Furthermore, the identified predictors, such as Internet access at home and self-reported health status, offer opportunities for intervention. Initiatives aiming at expanding Internet access and digital literacy can facilitate the adoption of TM services, particularly among patients who currently face barriers related to connectivity, for instance in rural areas. The high relevance of self-perceived health-status on TM acceptance shows that the timing of addressing TM in therapy and appropriateness is crucial. Accordingly, we agree with Rossen et al. that it is important to identify vulnerable sub-populations with particular needs when introducing health technology to offer appropriate medical care and support individuals in taking advantage of technology [35]. Thus, the evaluation of the individuals’ receptiveness to use technology is important to reduce the risk of alienating low-resource individuals before introducing technology into healthcare. Similarly, Kulcsar et al. suggest a triage mechanism to ensure that patients are appropriately paired with the proper type of rheumatology care in the future [36].

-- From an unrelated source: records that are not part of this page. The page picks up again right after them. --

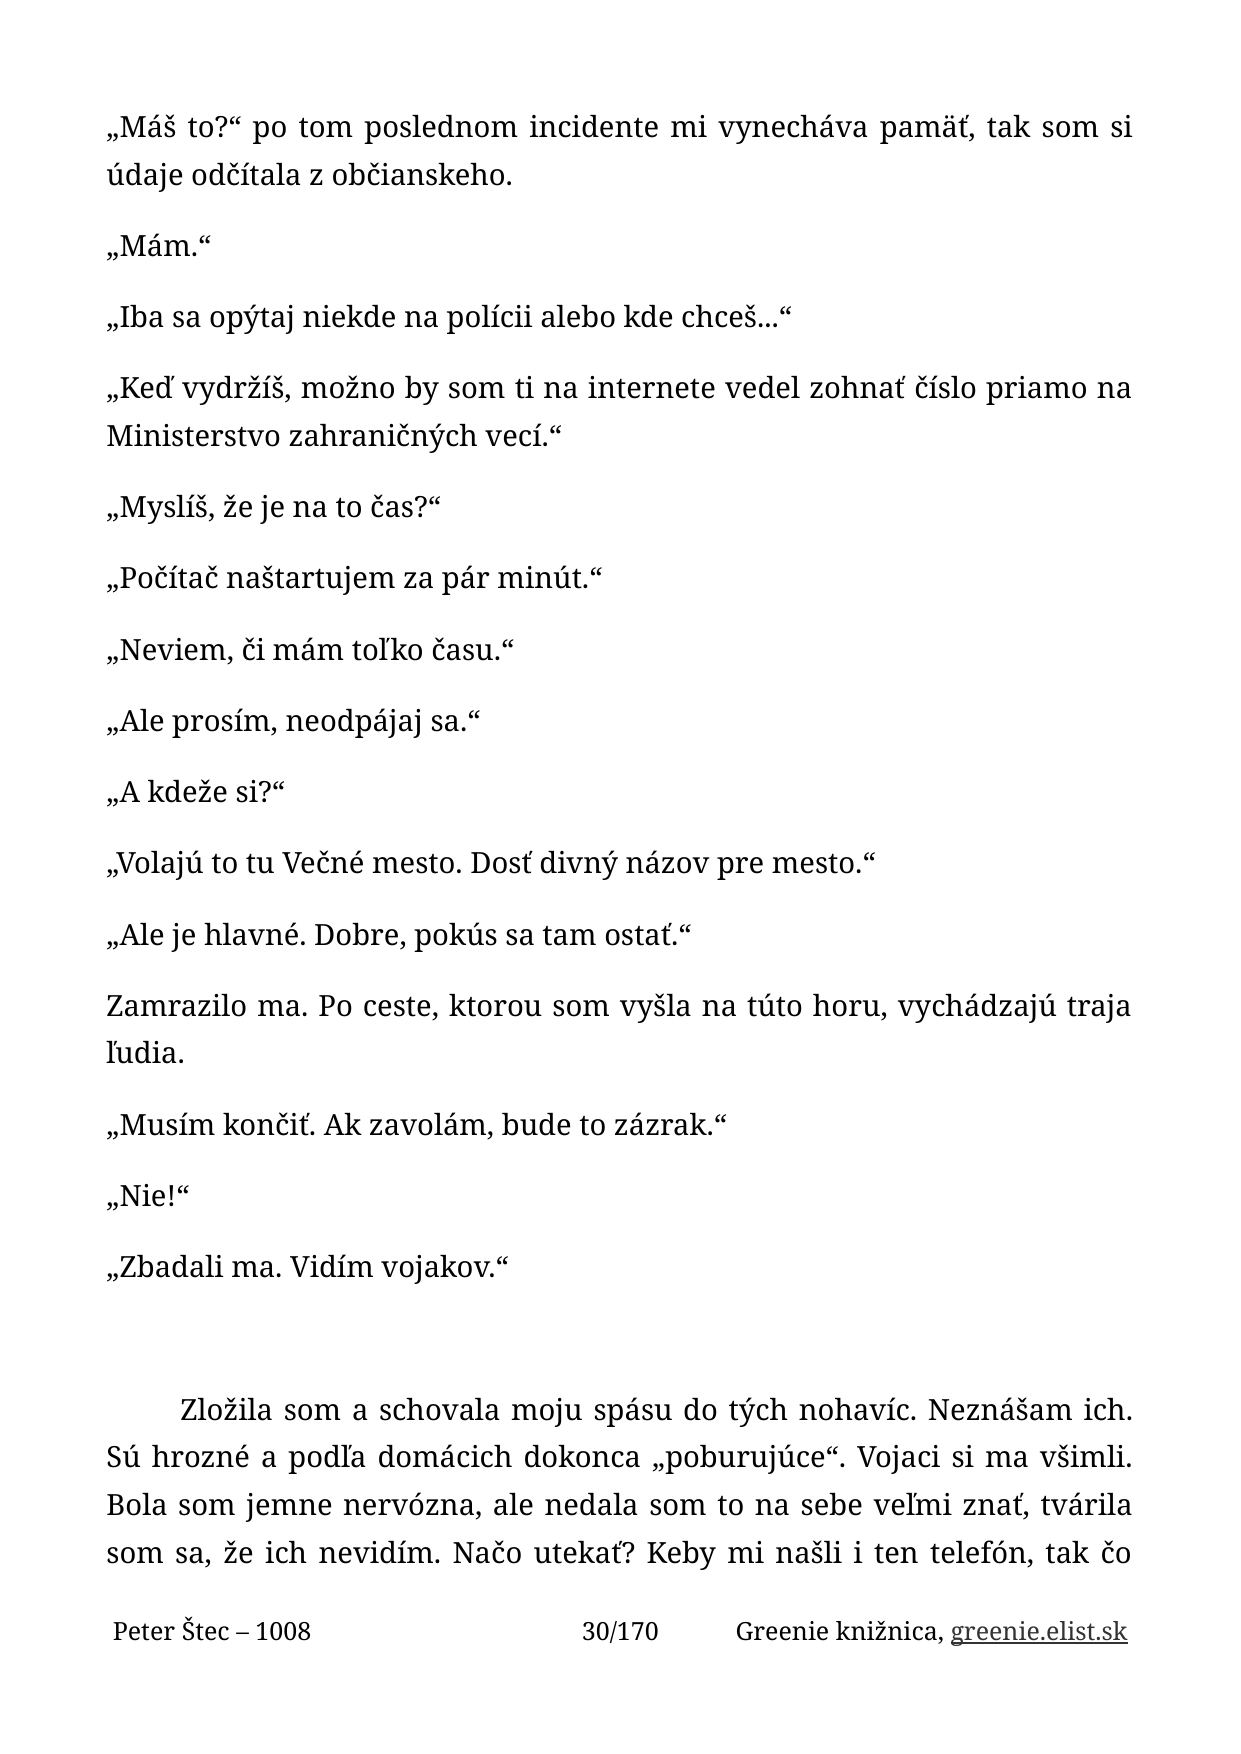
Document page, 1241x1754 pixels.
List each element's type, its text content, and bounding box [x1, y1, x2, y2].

text Zamrazilo ma. Po ceste, ktorou som vyšla na túto horu, vychádzajú traja ľudia. [106, 985, 1134, 1072]
text „Musím končiť. Ak zavolám, bude to zázrak.“ [106, 1104, 1134, 1144]
text „Máš to?“ po tom poslednom incidente mi vynecháva pamäť, tak som si údaje odčítala z občianskeho. [106, 106, 1134, 193]
text „Mám.“ [106, 225, 1134, 265]
text Zložila som a schovala moju spásu do tých nohavíc. Neznášam ich. Sú hrozné a podľa domácich dokonca „poburujúce“. Vojaci si ma všimli. Bola som jemne nervózna, ale nedala som to na sebe veľmi znať, tvárila som sa, že ich nevidím. Načo utekať? Keby mi našli i ten telefón, tak čo [106, 1389, 1134, 1572]
text „Nie!“ [106, 1175, 1134, 1215]
text „Keď vydržíš, možno by som ti na internete vedel zohnať číslo priamo na Ministerstvo zahraničných vecí.“ [106, 368, 1134, 455]
text „Zbadali ma. Vidím vojakov.“ [106, 1247, 1134, 1286]
text „Ale je hlavné. Dobre, pokús sa tam ostať.“ [106, 914, 1134, 954]
text „Myslíš, že je na to čas?“ [106, 486, 1134, 526]
text „Neviem, či mám toľko času.“ [106, 629, 1134, 669]
text „Počítač naštartujem za pár minút.“ [106, 558, 1134, 597]
text „Ale prosím, neodpájaj sa.“ [106, 700, 1134, 740]
text „A kdeže si?“ [106, 771, 1134, 811]
text „Iba sa opýtaj niekde na polícii alebo kde chceš...“ [106, 296, 1134, 336]
text „Volajú to tu Večné mesto. Dosť divný názov pre mesto.“ [106, 843, 1134, 882]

ML could play a key role in identifying potential TM users and tailoring TM concepts to the specific needs of patients and healthcare professionals. By addressing these modifiable factors and tailoring interventions accordingly, healthcare providers and policymakers can work collaboratively to increase TM use and enhance patient engagement in the management of rheumatic diseases. This can lead to improve access to specialized care, better disease management, and enhance patient outcomes in the realm of TM.

Limitations

The relatively small sample size is a limitation that bears an intrinsic risk of over-fitting though we used ten-fold cross-validation as the resampling method to avoid overfitting.

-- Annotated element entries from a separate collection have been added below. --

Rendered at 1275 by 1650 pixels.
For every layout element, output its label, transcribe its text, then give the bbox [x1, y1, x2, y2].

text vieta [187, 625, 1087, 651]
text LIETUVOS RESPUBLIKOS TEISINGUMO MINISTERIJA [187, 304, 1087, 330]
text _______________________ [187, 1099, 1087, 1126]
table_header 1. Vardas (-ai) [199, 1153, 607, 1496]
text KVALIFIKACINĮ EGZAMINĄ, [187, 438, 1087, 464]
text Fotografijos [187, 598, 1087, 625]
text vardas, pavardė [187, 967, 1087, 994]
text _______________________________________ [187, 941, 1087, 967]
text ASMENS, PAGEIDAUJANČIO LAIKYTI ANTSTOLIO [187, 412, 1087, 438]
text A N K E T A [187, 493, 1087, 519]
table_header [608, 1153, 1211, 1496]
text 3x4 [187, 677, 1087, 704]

The primary data on which this analysis is based was collected until 30 December 2019, i.e., shortly prior to SARS-CoV-2 outbreak in Germany (27 January 2020). Due to the need to reduced physical contacts and thus minimize the risk of infection, usage of TM initially received a major uptake in global healthcare delivery [37]. Hence, more RMD patients and likely other subgroups will have tried TM by now [38]. A replication of the initial survey is essential to identify whether and how the identified factors have changed. Apart from this, the limitations of the primary data still apply [3]. These are primarily the high potential of self-selection and non-response bias.

Conclusions

The XGBoost ML model produced the best results to predict patients’ motivation to try TM compared with the 11 other models tested. The model revealed, that the primary predictors of TM try in RMD patients were identified as self-reported wish for TM services offered by a rheumatologist, self-reported health status, Internet access at home and age. Our findings have significant implications for primary care because they emphasize the pivotal role of healthcare professionals in driving the TM implementation and digital transformation in healthcare. By understanding the key factors influencing patients' acceptance of telemedicine, healthcare professionals can tailor their strategies to maximize the adoption and utilization of telemedicine, ultimately improving healthcare outcomes for patients. Our findings are of high interest for both clinical and medical teaching practice to fit changing health needs caused by the growing number of complex and chronically ill patients. By strengthening healthcare professionals and actively engaging them in TM initiatives, health systems could address workforce shortages while providing high-quality and accessible healthcare, which is paramount for long-term population health benefits.